We also replaced the pop-up drain which was also taking a beating from the hard water and we could not get it clean. We switched it out for a brushed nickel style, instead of matte black.
How to Change a Bathroom Faucet: Step-By-Step Tutorial
Step 1: Remove the old bathroom faucet.
First, remove the old faucet from your sink. To do this, you will need to disconnect the two water supply lines, located underneath the sink. The lines will be disconnected from the valves of the water supply.
Before disconnecting, turn the valves off and place a towel underneath to catch any water drips. Using a wrench, disconnect the lines from the valves.
Then, find where the supply lines connect to the fastener of the sink faucet. Use a wrench to disconnect the fastener so the faucet will easily lift out of the countertop. Discard the old faucet along with the water supply lines (only if new supply lines came with the new faucet!).
Step 2: Connect the faucet neck to the countertop
Whether you are using the existing supply lines or the new ones that came with the faucet, attach the two threaded pipes to the bottom of the faucet head. Thread the connected faucet head and the two lines through the hole on the countertop and set the faucet into place.
Your faucet assembly kit should have included two o-rings. Place the o-rings on the base of the faucet with the rubber ring facing upward so it will touch the bottom of the countertop when in place.
From underneath the sink, slide the faucet base over the two water lines and twist into place where the base meets the bottom of the countertop.
Straighten the faucet neck as needed and make sure it is situated before you tighten everything into place with a wrench.
Step 3: Reattach the water supply lines.
Now that the faucet neck is firmly attached to the countertop, it’s time to connect the water supply lines from the faucet to the valves in the bathroom wall.

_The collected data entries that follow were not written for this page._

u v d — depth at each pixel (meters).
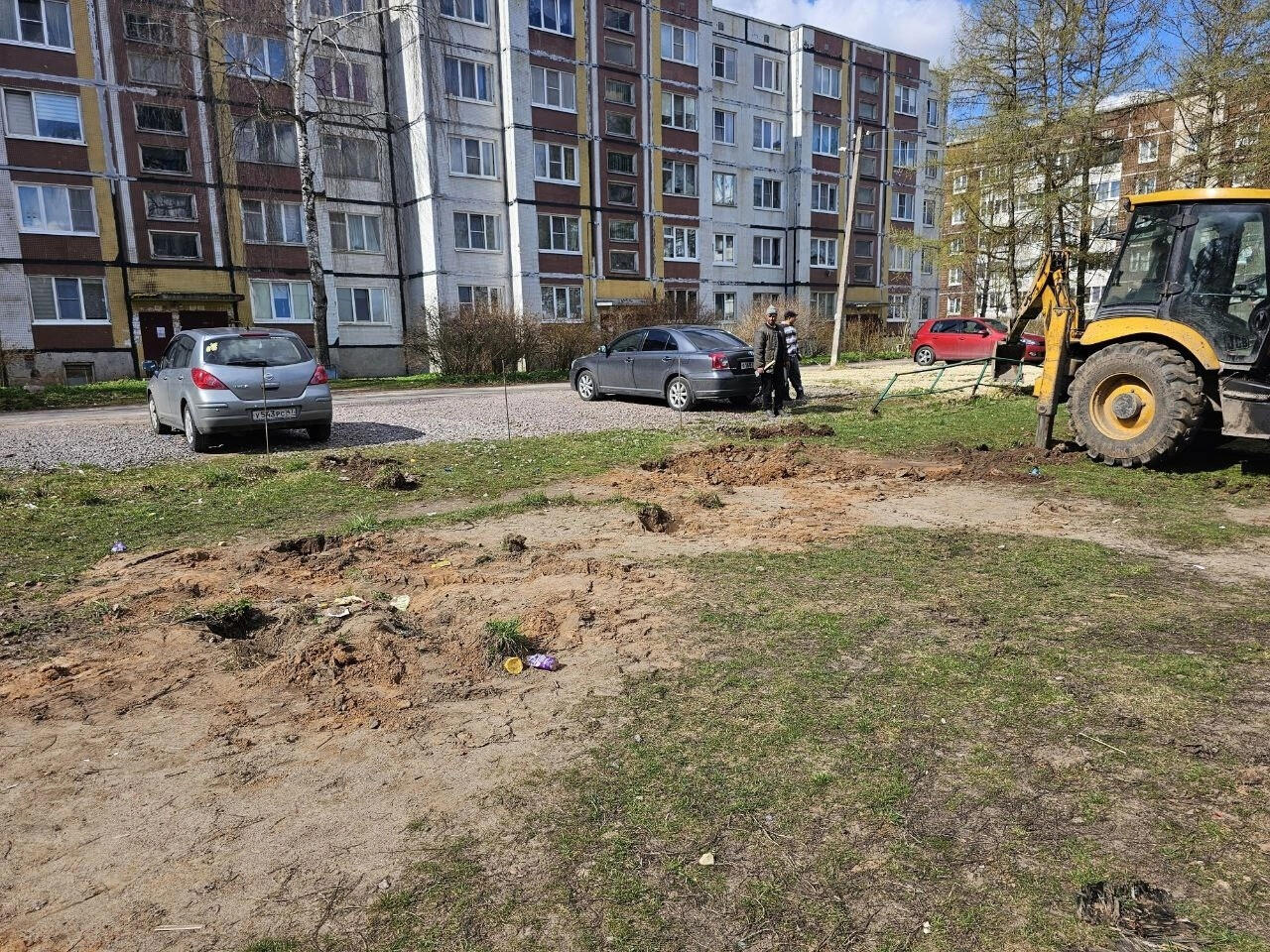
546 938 2.07
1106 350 8.45
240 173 29.88
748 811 2.59
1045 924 2.09
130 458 10.17
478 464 9.34
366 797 2.71
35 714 3.29
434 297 32.62
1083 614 4.25
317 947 2.06
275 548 5.70
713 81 41.50
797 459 9.15
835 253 46.78
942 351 27.11
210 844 2.48
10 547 5.84
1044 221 28.52
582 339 28.39
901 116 48.53
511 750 3.00
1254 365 7.52
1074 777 2.74
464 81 32.69
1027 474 8.03
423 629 4.14
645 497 7.45
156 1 25.88
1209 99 25.56
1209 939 2.03
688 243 40.47
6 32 25.70
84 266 27.52
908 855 2.37
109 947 2.06
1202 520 6.27
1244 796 2.62
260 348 10.77
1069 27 26.72
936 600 4.48
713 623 4.19
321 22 25.08
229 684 3.55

First, make sure you have the hot and cold valves sorted. Typically, hot is on the left and cold is on the right.
With your hands, screw in the supply lines to the valves as tightly as possible. Then, do a final quarter turn with a wrench.
Make sure there are no leaks by running the water for a few minutes and testing the temperatures.

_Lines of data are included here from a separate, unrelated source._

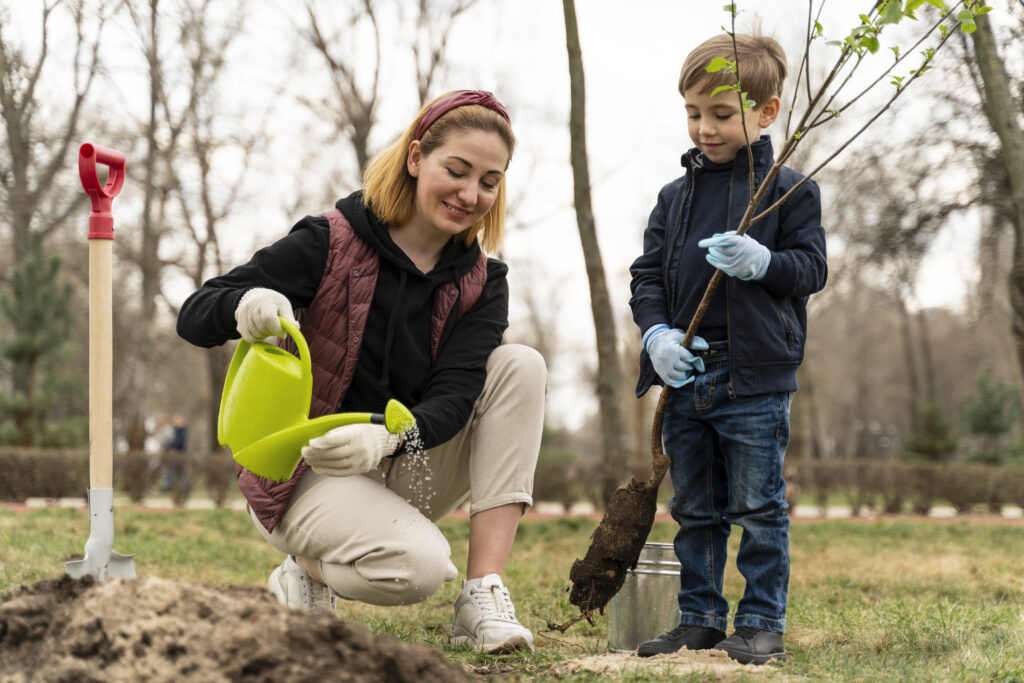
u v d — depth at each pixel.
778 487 2.88
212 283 2.56
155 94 16.41
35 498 12.30
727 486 3.00
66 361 16.06
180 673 1.66
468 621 2.77
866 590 4.80
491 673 2.42
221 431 2.45
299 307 2.71
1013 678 2.48
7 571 4.07
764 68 2.93
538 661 2.58
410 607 3.82
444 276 2.79
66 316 15.46
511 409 2.85
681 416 3.00
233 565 5.15
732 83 2.90
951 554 6.67
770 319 2.85
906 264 13.34
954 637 3.00
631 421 27.25
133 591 1.83
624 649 3.08
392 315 2.70
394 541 2.55
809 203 2.96
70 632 1.81
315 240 2.67
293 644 1.71
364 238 2.71
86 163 2.38
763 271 2.76
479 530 2.87
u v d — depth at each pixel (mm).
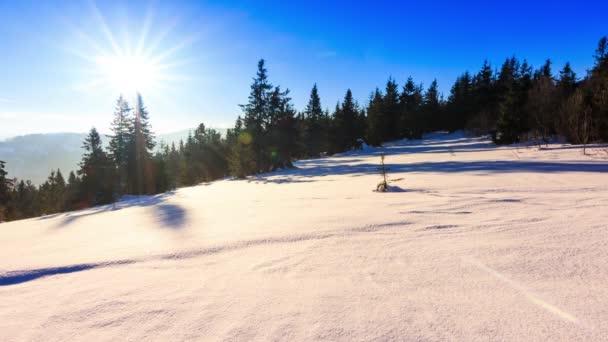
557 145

Step 4: Install a pop-up drain assembly
Most drain assemblies come pre-assembled, so take apart the new drain assembly and lay out the pieces.

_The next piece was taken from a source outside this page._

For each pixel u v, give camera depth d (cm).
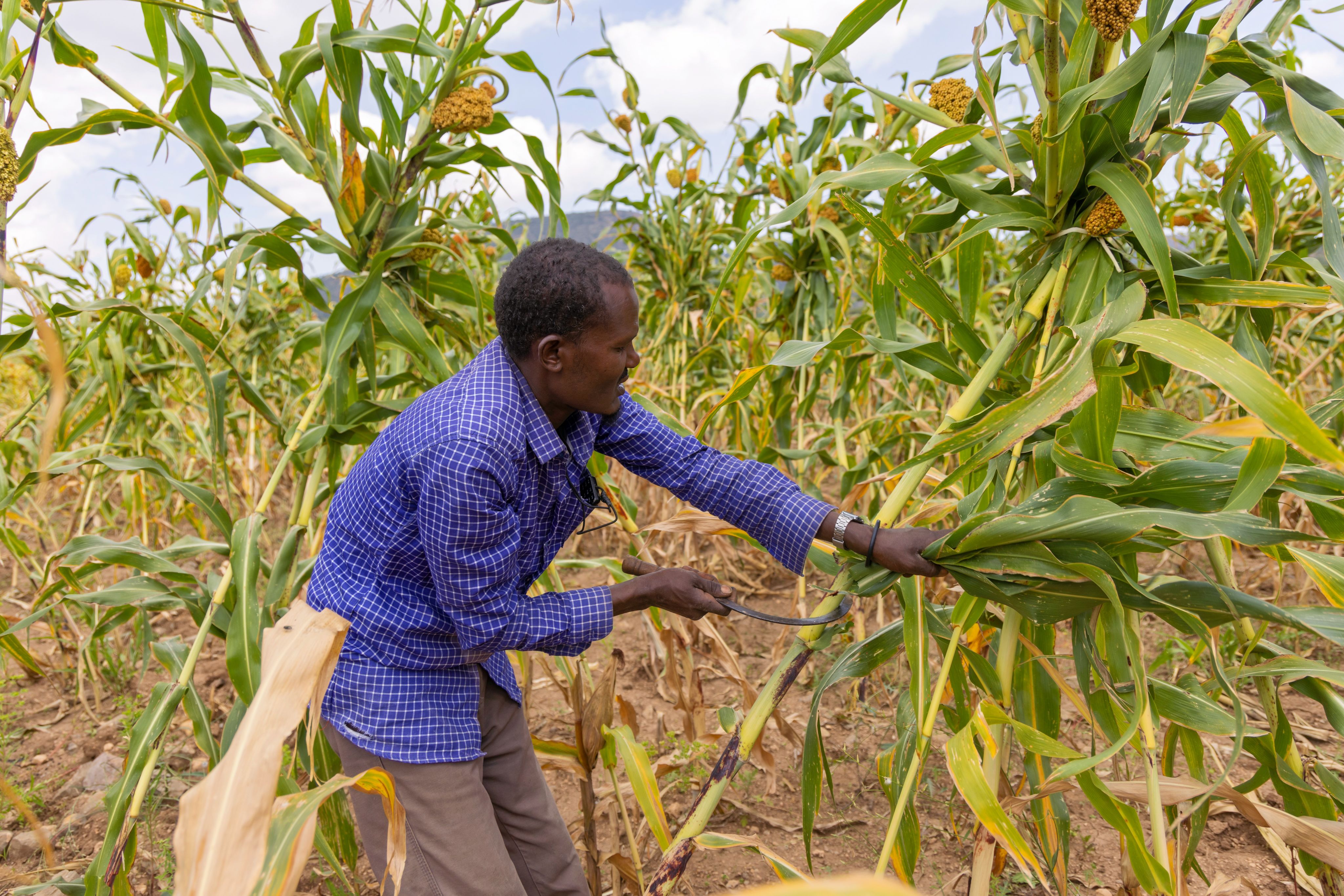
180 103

To remove the old drain assembly, loosen the drain from underneath the sink and place a towel down to catch water drips. Using a wrench, it should be pretty easy and self-explanatory to remove the drain assembly from the bottom of the sink.
After it is disassembled, you should only have the base of the sink and the connection coming from the floor or wall of your bathroom. There should be no pipes coming from the bottom of the sink.
Then, clean where the old drain was in place and dry thoroughly.
Take the top of the new drain assembly and set it into place on top of the sink. Place the o-rings and threaded nut into place underneath the sink. The rubber o-ring should be touching the bottom of the sink.
Then, tighten into place with your hands and follow up with a wrench to ensure a good connection.
Next, wrap the plumber’s tape around the pipe that connects to the drain assembly. Then, tighten it into the drain assembly as tight as you can.
Step 5: Reconnect and test
Next, reattach the drainpipe (connected to the wall or floor of the bathroom), making sure you have a good connection between the drain assembly and the drainpipe.
To check for a good connection, run water through the sink to test that everything is attached properly.
If you need to replace your bathroom faucet or drain, follow along with these simple steps to do it yourself. Even if you’ve never done it before, the risk is low, and not many tools are needed. This makes it great DIY for a beginner that wants to learn how to DIY their own home repairs.
What do you think of our new bathroom faucet?
Let us know in the comments below!
- Remove the old faucet. Be sure to turn off the water supply.
- Connect the new faucet neck to the countertop. Straighten the neck as needed and make sure it is situated before you tighten everything into place with a wrench.
- Reattach the water supply lines. Make sure you have the hot and cold water valves sorted. Hot on the left, cold on the right.
- Install a pop-up drain assembly. Wrap plumbers tape around the pipe that connects to the drain assembly, then tighten into the drain assembly as tight as you can.
- Reattach the drainpipe, making sure you have a good connection then test for leaks by running water through the sink.